L'obiettivo, fatto valere dal governo italiano, di evitare discriminazioni alla rovescia nei confronti dei dipendenti di ruolo assunti mediante concorso pubblico potrebbe costituire una «ragione oggettiva».
Per contro, la Corte giudica che la normativa italiana è sproporzionata nella misura in cui esclude totalmente la presa in considerazione di tutti i periodi di servizio compiuti nell'ambito di contratti a tempo determinato al fine di determinare l'anzianità al momento dell'assunzione a tempo indeterminato e, dunque, la retribuzione. Infatti, una simile esclusione totale e assoluta si fonda sull'idea erronea che la durata indeterminata del rapporto di lavoro di taluni agenti pubblici giustifichi di per sé una differenza di trattamento rispetto agli agenti pubblici assunti a tempo determinato, svuotando così della loro sostanza gli obiettivi della direttiva e dell'accordo quadro.
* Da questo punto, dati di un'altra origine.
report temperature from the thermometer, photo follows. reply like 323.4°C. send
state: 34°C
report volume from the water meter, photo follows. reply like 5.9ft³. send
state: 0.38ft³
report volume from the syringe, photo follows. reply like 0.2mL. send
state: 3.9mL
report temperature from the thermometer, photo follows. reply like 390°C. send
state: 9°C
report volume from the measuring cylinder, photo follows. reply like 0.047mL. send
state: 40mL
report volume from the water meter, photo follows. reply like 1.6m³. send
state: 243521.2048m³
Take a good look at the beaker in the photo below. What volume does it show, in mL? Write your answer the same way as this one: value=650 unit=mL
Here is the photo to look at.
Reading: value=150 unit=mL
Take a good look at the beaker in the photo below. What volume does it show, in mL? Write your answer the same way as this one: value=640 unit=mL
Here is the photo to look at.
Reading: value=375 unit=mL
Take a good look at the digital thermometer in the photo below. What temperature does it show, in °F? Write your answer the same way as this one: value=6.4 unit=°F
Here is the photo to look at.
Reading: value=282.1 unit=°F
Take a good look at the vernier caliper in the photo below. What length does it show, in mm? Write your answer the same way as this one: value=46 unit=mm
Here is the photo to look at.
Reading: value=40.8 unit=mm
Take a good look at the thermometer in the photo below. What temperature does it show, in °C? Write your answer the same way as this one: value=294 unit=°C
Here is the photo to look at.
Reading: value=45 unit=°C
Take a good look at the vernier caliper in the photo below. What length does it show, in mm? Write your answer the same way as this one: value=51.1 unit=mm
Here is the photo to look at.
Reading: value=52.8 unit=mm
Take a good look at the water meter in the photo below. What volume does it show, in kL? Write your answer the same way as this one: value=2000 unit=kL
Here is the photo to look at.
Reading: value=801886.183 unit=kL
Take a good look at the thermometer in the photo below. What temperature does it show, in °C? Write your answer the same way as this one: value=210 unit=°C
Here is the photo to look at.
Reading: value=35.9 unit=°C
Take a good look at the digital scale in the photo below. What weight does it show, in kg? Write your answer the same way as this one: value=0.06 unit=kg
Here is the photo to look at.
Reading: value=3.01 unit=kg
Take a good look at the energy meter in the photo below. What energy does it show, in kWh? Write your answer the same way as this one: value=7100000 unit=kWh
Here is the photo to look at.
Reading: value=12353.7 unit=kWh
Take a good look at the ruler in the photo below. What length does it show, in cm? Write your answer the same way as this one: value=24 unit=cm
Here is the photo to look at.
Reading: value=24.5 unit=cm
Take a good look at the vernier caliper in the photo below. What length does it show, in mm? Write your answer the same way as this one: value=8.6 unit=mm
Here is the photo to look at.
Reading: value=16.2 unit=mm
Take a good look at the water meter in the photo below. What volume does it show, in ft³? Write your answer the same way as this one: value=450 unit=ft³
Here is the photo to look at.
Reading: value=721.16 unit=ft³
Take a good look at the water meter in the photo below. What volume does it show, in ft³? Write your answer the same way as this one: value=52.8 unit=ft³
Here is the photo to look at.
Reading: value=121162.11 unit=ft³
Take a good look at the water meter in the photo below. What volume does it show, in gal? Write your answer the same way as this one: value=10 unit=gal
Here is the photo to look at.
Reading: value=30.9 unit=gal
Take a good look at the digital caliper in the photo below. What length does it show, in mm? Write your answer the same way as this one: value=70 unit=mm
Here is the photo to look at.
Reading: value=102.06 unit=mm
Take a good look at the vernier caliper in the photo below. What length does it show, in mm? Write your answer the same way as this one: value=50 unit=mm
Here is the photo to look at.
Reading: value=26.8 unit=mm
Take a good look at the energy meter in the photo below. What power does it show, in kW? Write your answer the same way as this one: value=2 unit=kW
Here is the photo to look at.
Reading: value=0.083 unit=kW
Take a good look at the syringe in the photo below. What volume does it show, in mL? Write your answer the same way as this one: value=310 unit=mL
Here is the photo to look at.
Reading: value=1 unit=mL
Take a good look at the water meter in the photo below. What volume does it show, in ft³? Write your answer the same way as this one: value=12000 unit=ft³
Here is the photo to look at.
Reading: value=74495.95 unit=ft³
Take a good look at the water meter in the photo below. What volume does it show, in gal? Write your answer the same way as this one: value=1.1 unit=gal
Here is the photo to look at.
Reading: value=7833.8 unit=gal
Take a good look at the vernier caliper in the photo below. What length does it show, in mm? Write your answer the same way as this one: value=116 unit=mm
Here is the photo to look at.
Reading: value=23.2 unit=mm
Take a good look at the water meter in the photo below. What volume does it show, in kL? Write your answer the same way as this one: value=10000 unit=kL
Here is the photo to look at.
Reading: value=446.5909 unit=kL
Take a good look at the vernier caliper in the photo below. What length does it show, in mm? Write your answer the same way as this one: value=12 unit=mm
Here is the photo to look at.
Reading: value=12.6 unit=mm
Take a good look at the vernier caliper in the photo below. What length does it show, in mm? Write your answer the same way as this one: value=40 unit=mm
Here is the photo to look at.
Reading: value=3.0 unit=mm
Spetta al giudice del rinvio verificare se sussistano «ragioni oggettive» che giustificano tale differenza di trattamento.
IMPORTANTE: Il rinvio pregiudiziale consente ai giudici degli Stati membri, nell'ambito di una controversia della quale sono investiti, di interpellare la Corte in merito all’interpretazione del diritto dell’Unione o alla validità di un atto dell’Unione. La Corte non risolve la controversia nazionale. Spetta al giudice nazionalerisolvere la causa conformemente alla decisione della Corte. Tale decisione vincola egualmente gli altri giudici nazionali ai quali venga sottoposto un problema simile.